Looks like we are using git fat here as a means to deploy from stats machines to prod and we need a better way to do that, the stats machines should be used for research and one off computations, they should not be in the path of deployments to production infrastructure. Let's follow up on this once we know whether we are gonna use swift.

Looks like we are using git fat here as a means to deploy from stats machines to prod and we need a better way to do that, the stats machines should be used for research and one off computations, they should not be in the path of deployments to production infrastructure. Let's follow up on this once we know whether we are gonna use swift.

That's a very good point. You mentioning this reminded me that we can use docker jobs for that. Will spec this out more in a phab ticket but it's out of scope of this ticket and won't happen soon.

@Ladsgroup sounds good, just mention other ticket in this one so we can follow that work.

Thank you! I've confirmed that this works. Sorry for the delay @elukey. The last couple weeks have been a bit unusual.

Regarding the point that @Nuria made about where we're building models, I think that these machines might not be that problematic for the role they play. It's important to understand that model building is a research/development activity. We're not including these machines as part of our deployment process any more than we are using our individual laptops as part of our deployment process. The models that we build are committed to our repos via Git LFS. Then there's an independent deployment process that pulls the models from the same repos.

But that said, there are some other concerns worth considering. My biggest concern is that we've worked to match our production environment to the environment of the stat machines. This allows us to ensure that all of the inner workings of the models stay consistent between the research/development work we do on the stat machines and the prod environment. But these things can become out of sync and that should be OK. Research machines should be able to become out of sync with our prod cluster and vice versa. So, in order to get around this issue, we'd need to have a relatively capable build environment outside of the stat machines. We need lots of CPU and memory to do the builds that we are doing, so such an environment could be expensive and we might under-utilize it if we follow the same pattern of setting up the environment on bare hardware. @Ladsgroup suggests that maybe we can use docker jobs to build the models. That could improve on utilization but it might also be disruptive to the development workflow as experimentation and research are key components of modeling work.

Models used in production should be build in hadoop and pushed directly from there wherever they go, for this there is some work that our team needs to on hadoop/swift/GPUs and in general in making easier running models on cluster. We will be working on a program arround machine learning infrastructure for next year and will consider there also ores use cases.

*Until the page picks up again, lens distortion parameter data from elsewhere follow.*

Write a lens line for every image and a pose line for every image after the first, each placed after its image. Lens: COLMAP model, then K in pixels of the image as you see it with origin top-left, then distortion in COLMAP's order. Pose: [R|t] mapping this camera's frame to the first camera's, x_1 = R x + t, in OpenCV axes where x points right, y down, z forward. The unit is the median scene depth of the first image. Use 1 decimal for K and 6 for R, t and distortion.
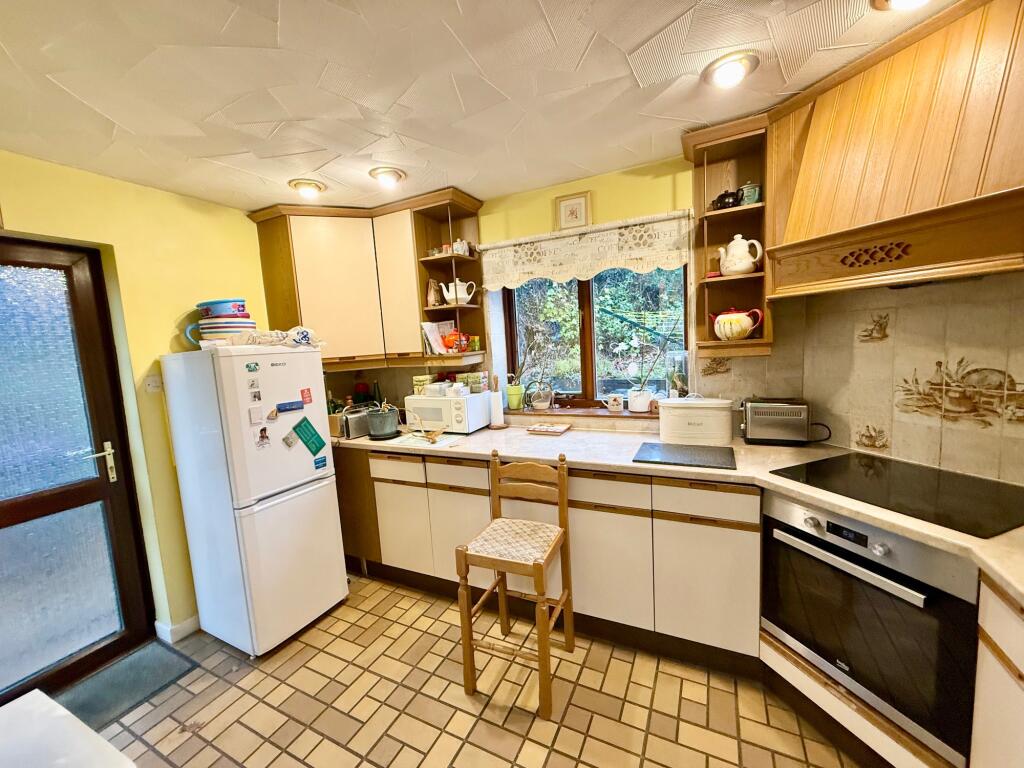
lens RADIAL K [[404.5, 0, 508.7], [0, 404.5, 382.6], [0, 0, 1]] dist [-0.001309, -0.000591]
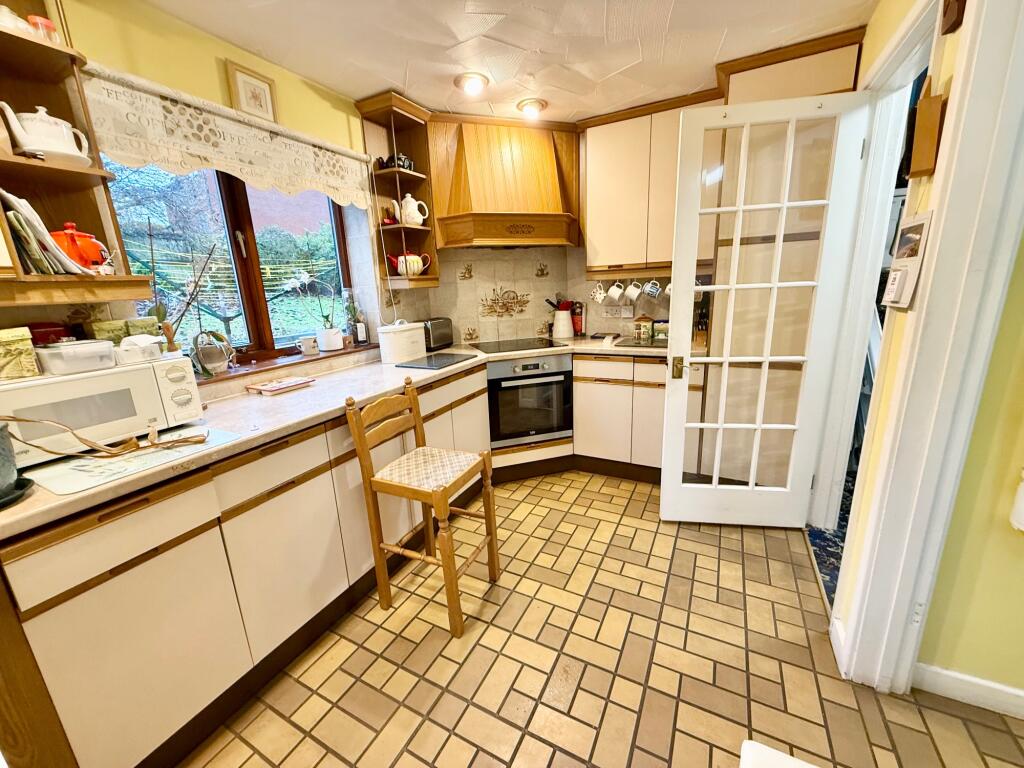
lens RADIAL K [[404.5, 0, 508.1], [0, 404.5, 383.8], [0, 0, 1]] dist [-0.001309, -0.000591]
pose [[0.025956, -0.182239, 0.982912, -0.843475], [0.147949, 0.973115, 0.176516, 0.053130], [-0.988654, 0.140839, 0.052220, 0.707639]]
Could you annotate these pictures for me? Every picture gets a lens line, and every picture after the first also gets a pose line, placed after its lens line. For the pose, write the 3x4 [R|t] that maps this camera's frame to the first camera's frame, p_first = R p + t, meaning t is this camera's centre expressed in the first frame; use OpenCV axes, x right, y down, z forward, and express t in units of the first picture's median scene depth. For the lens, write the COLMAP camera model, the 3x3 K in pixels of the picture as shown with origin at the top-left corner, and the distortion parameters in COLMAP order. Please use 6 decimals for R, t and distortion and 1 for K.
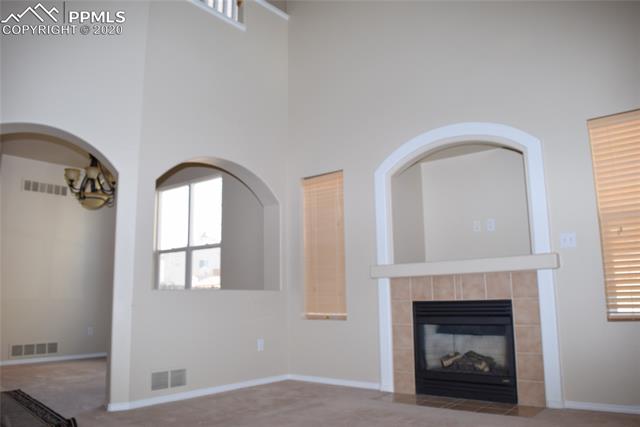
lens RADIAL K [[508.4, 0, 320.0], [0, 508.4, 213.5], [0, 0, 1]] dist [-0.076430, -0.005621]
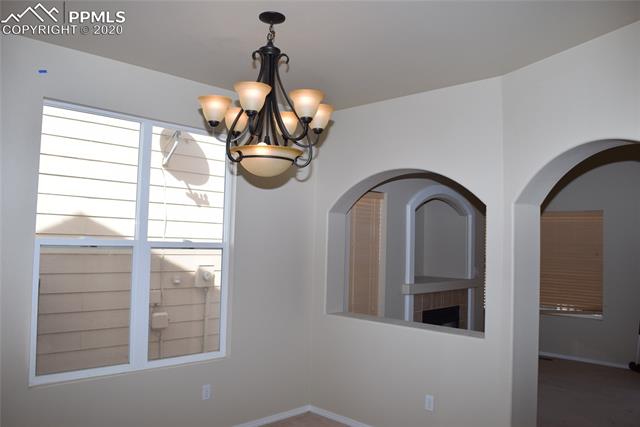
lens RADIAL K [[508.4, 0, 320.0], [0, 508.4, 213.5], [0, 0, 1]] dist [-0.076430, -0.005621]
pose [[0.016130, 0.072452, 0.997241, -1.077774], [-0.191208, 0.979188, -0.068047, 0.057919], [-0.981417, -0.189583, 0.029648, 1.165997]]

My biggest concern is that we've worked to match our production environment to the environment of the stat machinesff

My point here is that stats machines are not tier-1 production infrastructure, they serve a different goal. The deployment pipeline for models that are consumed in prod needs to work even if the stats machines are turned off.

So, in order to get around this issue, we'd need to have a relatively capable build environment outside of the stat machines.

We do, on the hadoop cluster which is build for this purpose.

With that, I think we can resolve this task.